Task objective | Below are the records; give again exactly the lines from the one containing "exposure_s: 1/120" through the one containing "focal_mm: 18.1", leaving out pictures.
### Recorded information ###
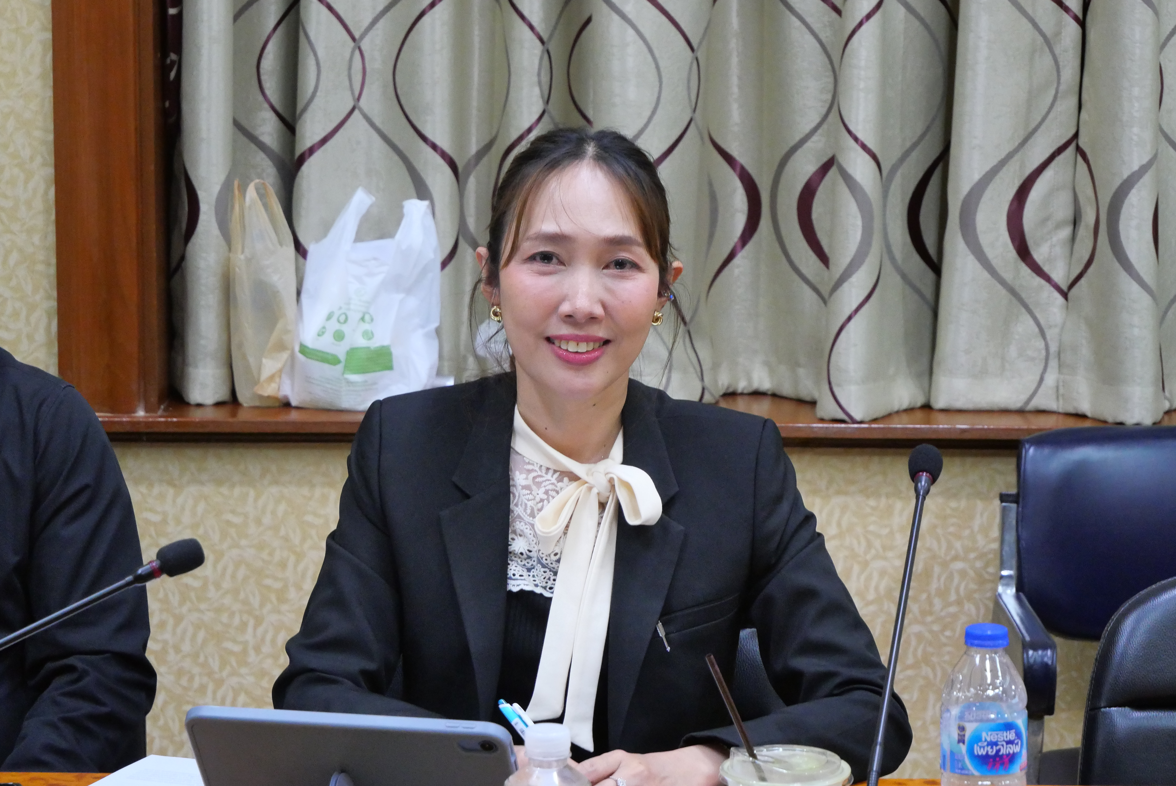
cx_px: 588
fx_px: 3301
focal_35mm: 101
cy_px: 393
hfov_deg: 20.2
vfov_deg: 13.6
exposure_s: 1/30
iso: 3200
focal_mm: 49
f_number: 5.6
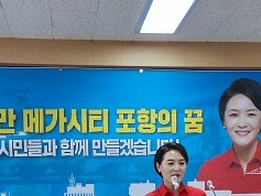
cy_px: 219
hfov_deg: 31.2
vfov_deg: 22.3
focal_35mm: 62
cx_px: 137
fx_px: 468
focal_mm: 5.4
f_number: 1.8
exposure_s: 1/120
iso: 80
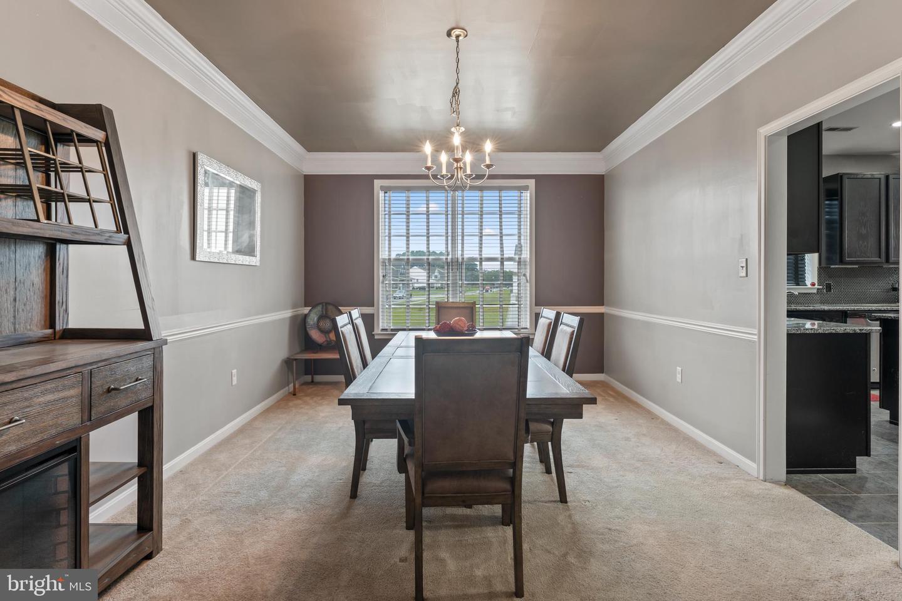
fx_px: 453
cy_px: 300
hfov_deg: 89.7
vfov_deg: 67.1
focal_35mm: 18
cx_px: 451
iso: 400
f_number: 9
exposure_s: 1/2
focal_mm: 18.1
###
### Recorded information ###
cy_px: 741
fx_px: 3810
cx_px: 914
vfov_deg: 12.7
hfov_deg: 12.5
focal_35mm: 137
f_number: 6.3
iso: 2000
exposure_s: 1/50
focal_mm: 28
###
Your solution |
exposure_s: 1/120
iso: 80
fx_px: 453
cy_px: 300
hfov_deg: 89.7
vfov_deg: 67.1
focal_35mm: 18
cx_px: 451
iso: 400
f_number: 9
exposure_s: 1/2
focal_mm: 18.1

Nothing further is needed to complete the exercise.